The Robotic certificate program is 24 semester hours, and graduates of the program will receive FANUC certification and Motoman certification.
“Students learn how to program both types of robots and how to integrate the robots with other processes, for example a conveyor system,” said Hatem. “Students also have the option to learn robotic welding and robot maintenance. There are companies in our area that are looking for graduates with these skills.”
The Robotic certificate program prepares graduates for careers such as a robotics programmer or robotics application technologist.
Motoman and FANUC both have e-learning curriculum developed, and it is used as part of the certification process.
“This is a great career opportunity and a wonderful addition to our associate degree in Manufacturing,” said Hatem.
Yaskawa America, Inc., Motoman Robotics Division worked with Clark State to create the comprehensive Robotics certification program with a focus on web-based curriculum designed specifically for educators and students.
“With Yaskawa’s train-the-trainer certification combined with our educational curriculum, web modules and student assessments, Clark State can provide a blended learning environment centered on student based - hands on robotic skills, off-line programming and virtualization,” said Bob Graff, senior sales manager, STEM education & workforce development of Yaskawa America, Inc., Motoman Robotics Division. “Our partnership and collaboration for the training model will provide students with an industry recognized certification.”
Founded in 1989, Yaskawa Motoman is a leading industrial robotics company in the Americas. With more than 380,000 Motoman industrial robots, 10 million servos and 18 million inverter drives installed globally, Yaskawa provides automation products and solutions for virtually every industry and robotic application including arc welding, assembly, coating, dispensing, material handling, material cutting, material removal, packaging, palletizing and spot welding.
Graff said the Motoman Operators and Basic Programming certification will be made available to Clark State students, both recognized and supported by Yaskawa Academy as an industry credential. “Having these credentials are essential for students who are interviewing for robotic related jobs, especially in Ohio where there are thousands of robots being used by hundreds of automation based manufacturers,” he said.

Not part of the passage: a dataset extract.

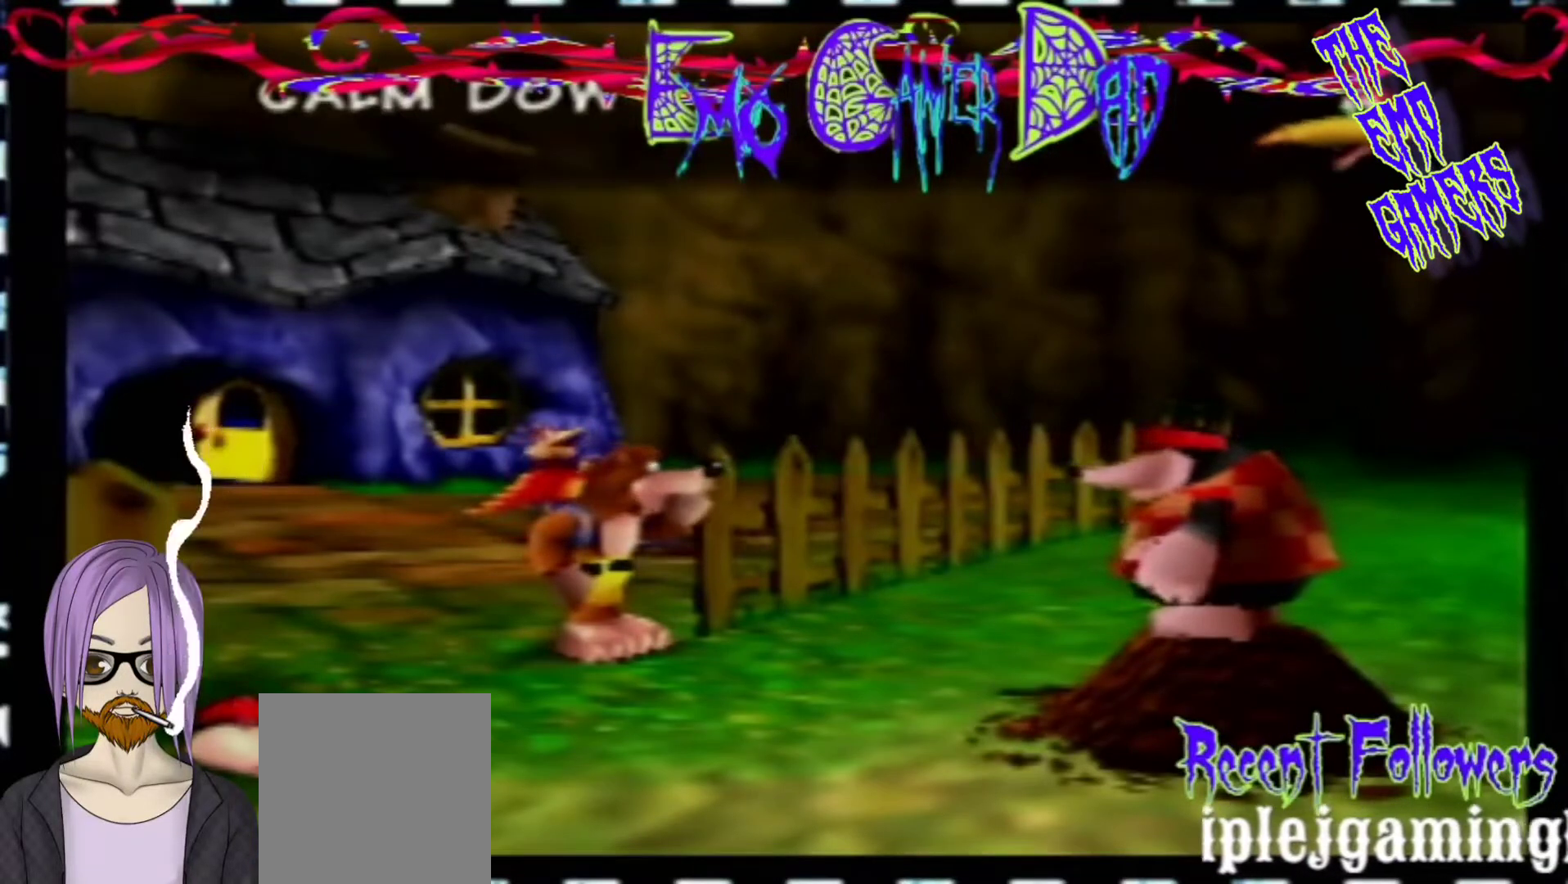
{"buttons": [], "left_stick": "left", "events": [[167, "left_stick", "up-right"], [300, "left_stick", "up"], [467, "left_stick", "left"]]}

Graff said there are two classes of robotics jobs available that need to be filled: the first level includes programmers, trouble shooting, maintenance, robotic operation, simulation, virtualization, design, robotic welding and PLC based robotics. The second level are new positions being created as a result of Industry 4.0 convergence with robotics including collaborative robotics, artificial intelligence, virtual reality and augmented reality, advanced vision systems, autonomous /mobile robotics, big data analysis (robotic management systems), cybersecurity and robotic additive manufacturing.
“According to the Boston Consulting Group 2017-2018 research, there will be a need to fill 87,000 robotic related jobs by 2025,” said Graff. “We are seeing a major push for robotic workforce development partnerships, advanced manufacturing consortium projects and initiatives between education and industry around the country.”
Registration is open for the Robotics certificate program. The program can be completed in two semesters, however, two prerequisites are required. The courses cover the history and evolution of robotics; classification and characteristics of robots, robotic applications and safety protocols; and introduction of various industrial robotic tech pendants and robotic movement and robotic programming.
“Robotics is critical to our regional manufacturers, and Clark State responded to their needs by creating a program that prepares students to pursue careers in this well-paying and in-demand field,” said Dr. Jo Alice Blondin, president of Clark State.